Born in Bologna in 1935, Valerio Adami moved to Milan while still very young, where he attended the Brera Academy, studying under Achille Funi, who had founded the Novecento movement in 1922. During this period, Adami began to build up an international network of cultural and artistic relationships through his participation in solo and collective exhibitions such as Italian Artists at the Cambridge Art Association in Massachusetts, and Anti-procès, the show curated by Alain Jouffroy and staged at the Institute of Contemporary Arts in London, at the invitation of Roland Penrose. He went on to make a name for himself internationally, garnering recognition and staging major solo exhibitions, with a room being given over to his work at the 3rd documenta in Kassel in 1964. A retrospective of his output was held at the Pompidou Centre in Paris in 1985.
In the wake of an initial expressionist phase influenced by Francis Bacon, Adami’s work underwent a shift towards a more gestural form of exploration. From the 1960s onwards, he concentrated his efforts on constructing a stylistic expression based on a new, comprehensive syntax. After moving to Paris, he travelled widely, visiting London, South America, India and the United States. All of these places exerted an influence over the composition of the scenes he painted, which betrayed a predilection for urban landscapes crowded with human figures. Indeed, he worked obsessively on the human figure, squeezing it into the restricted space of the canvas. Following his crowd scenes, he began to work on full figures and on portraits, often referencing episodes in his own private life or in public life, sometimes concerning historical figures. His painting moved closer to realism, but was rendered in a comic-book style that combined irony and whimsy.

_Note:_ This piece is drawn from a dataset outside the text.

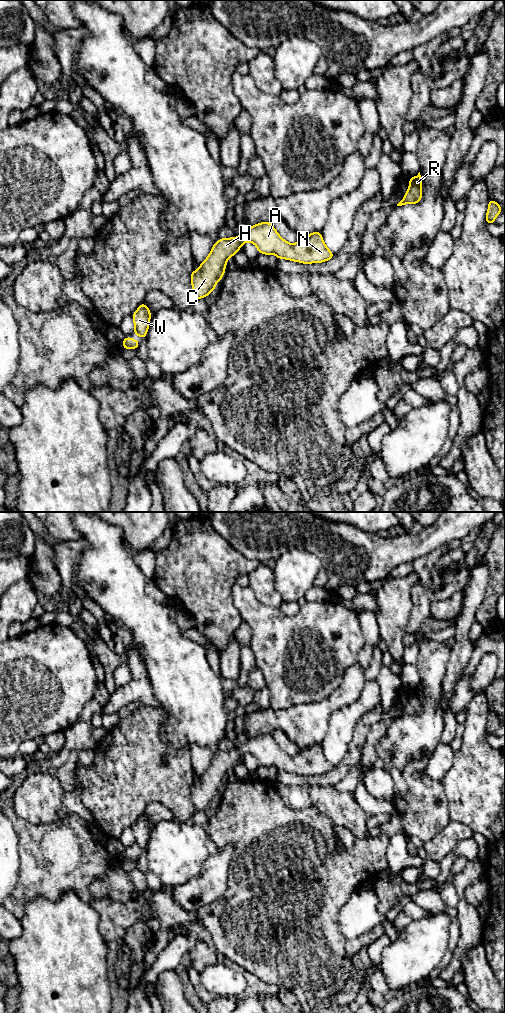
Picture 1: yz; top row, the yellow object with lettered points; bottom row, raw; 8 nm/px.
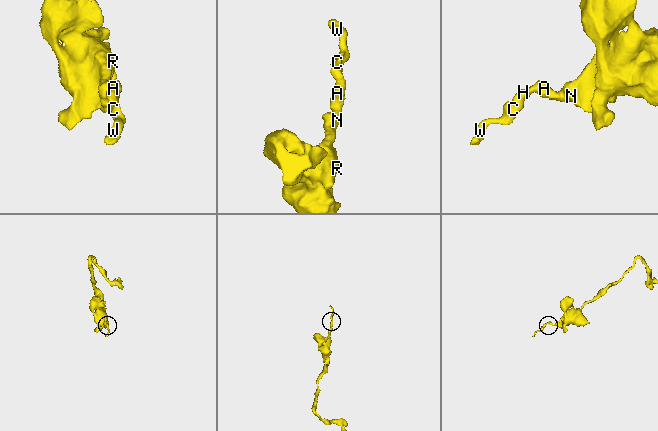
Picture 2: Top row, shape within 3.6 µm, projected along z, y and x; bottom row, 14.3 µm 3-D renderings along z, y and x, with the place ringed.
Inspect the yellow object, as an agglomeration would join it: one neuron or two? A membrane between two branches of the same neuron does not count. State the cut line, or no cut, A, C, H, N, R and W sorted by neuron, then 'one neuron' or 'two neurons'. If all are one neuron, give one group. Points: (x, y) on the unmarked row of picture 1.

During the ‘80s and ‘90s, he participated in the 42nd Venice Biennale and produced panels for the hall of the Gare d’Austerlitz in Paris, the First National City Bank of Madison and the Nouvelle École Nationale des Beaux-Arts in Cercy Pontoise. Beginning in this period, Adami focused on paintings evincing his stylistic maturity. The colours became more intense, more saturated and brighter, while the compositions were divided up with great precision and the lines became cleaner and bolder; moreover, the construction of the space was freer, with fewer figures. Over subsequent years, his style did not change, as he preferred to maintain his uniqueness by underscoring an intention that was more descriptive than expressive. He became, as Henry Martin pointed out, “resistant to change”. Of late, he has been working and living in Paris and Meano, dedicating all his energies to drawing and painting.